This research addresses the algorithms and implementations of iterative decoders for error control in communication applications. The iterative codes are based on various concatenated schemes of convolutional codes [1], and low-density parity check (LDPC) codes [2]. The decoding algorithms are instances of message passing or belief propagation [3] algorithms, which rely on the iterative cooperation between soft-decoding modules known as soft-input-soft-output (SISO) decoders.
Implementation constraints imposed on iterative decoders applying the message-passing algorithms are investigated. Serial implementations similar to traditional microprocessor datapaths are contrasted against architectures with multiple processing elements that exploit the inherent parallelism in the decoding algorithm. Turbo codes and low-density parity check codes, in particular, are evaluated in terms of their suitability for VLSI implementation in addition to the performance as measured by bit-error rate as a function of SNR.

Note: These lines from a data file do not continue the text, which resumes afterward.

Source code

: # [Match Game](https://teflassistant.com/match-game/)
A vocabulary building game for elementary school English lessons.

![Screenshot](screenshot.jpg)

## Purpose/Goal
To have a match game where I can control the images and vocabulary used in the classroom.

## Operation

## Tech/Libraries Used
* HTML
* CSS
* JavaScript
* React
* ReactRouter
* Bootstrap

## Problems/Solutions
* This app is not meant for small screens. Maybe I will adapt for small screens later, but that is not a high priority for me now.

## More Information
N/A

In this research, the computational hardware and memory requirements of magnetic storage applications [4] provide a platform for evaluation of the iterative decoders. Past accomplishments include modification of known algorithms to accentuate the physical design considerations. A VLSI implementation of a soft-output Viterbi decoder suitable for high throughput Turbo applications has been demonstrated [5]. The ongoing efforts continue to study and demonstrate the traits of particular low-density parity check codes that lend themselves to efficient mapping on hardware architectures.